Caroline used to make excuses for Josephine, Sophie says, because she was “a child who came from nothing. She had no morality because nobody had taught her morality. Mother said when she told Josephine she couldn’t quit—‘You have a contract’—Josephine laughed in her face. ‘But Mrs. Reagan, I’m a minor, my signature isn’t worth the ink I used to write it.’ ”
If Caroline had known what lay in store for Paul Derval, the star snatcher, she might have smiled. He wrote it in Folies-Bergère, his book: “The black pearl gave me a lot of white hairs.”
Fifty years later, Josephine told a reporter that she had returned to Paris from Berlin with trepidation. “I never recognized my having taken Paris by storm. I have never recognized, felt nor understood that I was successful.”
How was it possible? In her first weeks in Paris, she had achieved rapturous reviews; her career seemed assured, men vied for her favors, she had too many cars, too much champagne, but her insecurities drove her ceaselessly.

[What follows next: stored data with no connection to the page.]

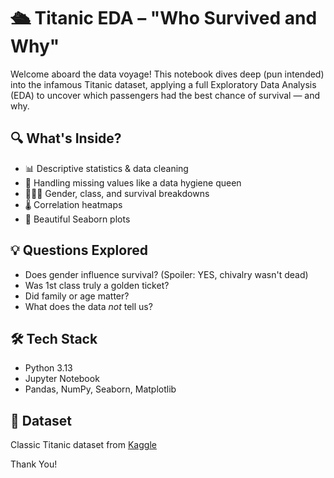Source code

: # 🛳️ Titanic EDA – "Who Survived and Why"

Welcome aboard the data voyage! This notebook dives deep (pun intended) into the infamous Titanic dataset, applying a full Exploratory Data Analysis (EDA) to uncover which passengers had the best chance of survival — and why.

## 🔍 What's Inside?
- 📊 Descriptive statistics & data cleaning
- 🧼 Handling missing values like a data hygiene queen
- 👨‍👩‍👧 Gender, class, and survival breakdowns
- 🌡️ Correlation heatmaps
- 🎨 Beautiful Seaborn plots

## 💡 Questions Explored
- Does gender influence survival? (Spoiler: YES, chivalry wasn't dead)
- Was 1st class truly a golden ticket?
- Did family or age matter?
- What does the data *not* tell us?

## 🛠️ Tech Stack
- Python 3.13
- Jupyter Notebook
- Pandas, NumPy, Seaborn, Matplotlib

## 📁 Dataset
Classic Titanic dataset from [Kaggle](https://www.kaggle.com/competitions/titanic/data)  

Thank You!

“I had to succeed,” she said, ignoring the fact that success had already come to her. “I would never stop trying, never. A violinist had his violin, a painter his palette. All I had was myself. I was the instrument I must care for. . . . That’s why I spent thirty minutes every morning rubbing my body with half a lemon to lighten my skin and just as long preparing a mixture for my hair. I couldn’t afford to take chances.”